===== Records for the task

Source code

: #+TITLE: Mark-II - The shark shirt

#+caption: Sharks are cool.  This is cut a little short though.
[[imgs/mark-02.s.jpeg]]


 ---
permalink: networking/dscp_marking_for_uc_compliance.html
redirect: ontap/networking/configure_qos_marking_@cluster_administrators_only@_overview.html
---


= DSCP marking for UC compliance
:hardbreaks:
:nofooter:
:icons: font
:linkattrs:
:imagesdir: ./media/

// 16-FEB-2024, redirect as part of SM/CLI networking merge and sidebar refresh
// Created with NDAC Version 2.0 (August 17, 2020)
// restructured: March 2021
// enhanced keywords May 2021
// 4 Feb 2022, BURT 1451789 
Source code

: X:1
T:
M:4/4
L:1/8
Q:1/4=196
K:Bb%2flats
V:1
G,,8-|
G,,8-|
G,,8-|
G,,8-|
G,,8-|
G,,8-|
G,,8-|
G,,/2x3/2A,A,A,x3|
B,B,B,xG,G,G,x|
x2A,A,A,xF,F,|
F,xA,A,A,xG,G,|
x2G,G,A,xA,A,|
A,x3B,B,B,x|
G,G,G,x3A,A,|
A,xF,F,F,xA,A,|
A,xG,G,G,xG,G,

==========

Goal of the exercise -> Word for word, repeat every line of the data.

Output of the exercise ->
Source code

: #+TITLE: Mark-II - The shark shirt

#+caption: Sharks are cool.  This is cut a little short though.
[[imgs/mark-02.s.jpeg]]


 ---
permalink: networking/dscp_marking_for_uc_compliance.html
redirect: ontap/networking/configure_qos_marking_@cluster_administrators_only@_overview.html
---


= DSCP marking for UC compliance
:hardbreaks:
:nofooter:
:icons: font
:linkattrs:
:imagesdir: ./media/

// 16-FEB-2024, redirect as part of SM/CLI networking merge and sidebar refresh
// Created with NDAC Version 2.0 (August 17, 2020)
// restructured: March 2021
// enhanced keywords May 2021
// 4 Feb 2022, BURT 1451789 
Source code

: X:1
T:
M:4/4
L:1/8
Q:1/4=196
K:Bb%2flats
V:1
G,,8-|
G,,8-|
G,,8-|
G,,8-|
G,,8-|
G,,8-|
G,,8-|
G,,/2x3/2A,A,A,x3|
B,B,B,xG,G,G,x|
x2A,A,A,xF,F,|
F,xA,A,A,xG,G,|
x2G,G,A,xA,A,|
A,x3B,B,B,x|
G,G,G,x3A,A,|
A,xF,F,F,xA,A,|
A,xG,G,G,xG,G,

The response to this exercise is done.